台湾の鴻海科技集団(フォックスコン)は、100億ドル(約1兆1000億円)を投資し、米ウィスコンシン州に液晶パネル工場を設置する。鴻海は米国での大規模投資を通じ、サムスン電子、LG電子などが掌握している北米のテレビ市場を本格的に攻略する構えだ。  

鴻海の郭台銘(テリー・ゴウ)会長は26日、ホワイトハウスでトランプ米大統領と会い、ウィスコンシン州南東部に2020年までに液晶パネル工場を建設すると表明した。新工場では最大1万3000人を雇用し、テレビやパソコンに使われる超高画質の液晶パネルを生産する計画だ。



 
鴻海が対米投資計画を大々的に発表し、サムスン電子やLG電子など韓国企業も圧力を受けそうだ。郭会長は普段から「打倒サムスン」が口癖だ。今年5月には個人投資家を前に「必ずサムスンをやっつける」とも語った。鴻海は昨年、日本のシャープを買収後、サムスンとLGでの液晶パネル供給を中断し、韓国企業をけん制してきた。市場からは鴻海がiPhoneの生産も米国に移転するのではないかとの見方が出ている。日本経済新聞は鴻海が現地に生産拠点を構築することで、北米地域の需要にライバル企業よりも弾力的に対処することができるようになると指摘した。

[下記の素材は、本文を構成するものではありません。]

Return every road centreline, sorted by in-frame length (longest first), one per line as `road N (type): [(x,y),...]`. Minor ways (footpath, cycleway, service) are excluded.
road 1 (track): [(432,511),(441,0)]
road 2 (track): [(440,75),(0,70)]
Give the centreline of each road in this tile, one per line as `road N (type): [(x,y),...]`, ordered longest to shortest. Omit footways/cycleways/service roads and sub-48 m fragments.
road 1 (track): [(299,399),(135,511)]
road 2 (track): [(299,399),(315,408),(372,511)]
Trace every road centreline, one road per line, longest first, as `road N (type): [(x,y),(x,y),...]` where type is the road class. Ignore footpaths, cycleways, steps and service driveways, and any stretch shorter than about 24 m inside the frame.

 鴻海の新工場が建つウィスコンシン州は共和党の票田で、トランプ大統領の支持層が集中する「ラストベルト」(脱工業化が進行する地域)だ。トランプ大統領は「米国の労働者を絶対に失望させない」と述べ、投資計画を歓迎した。ウィスコンシン州は工場建設に総額30億ドルの税制優遇策を提供する考えを表明した。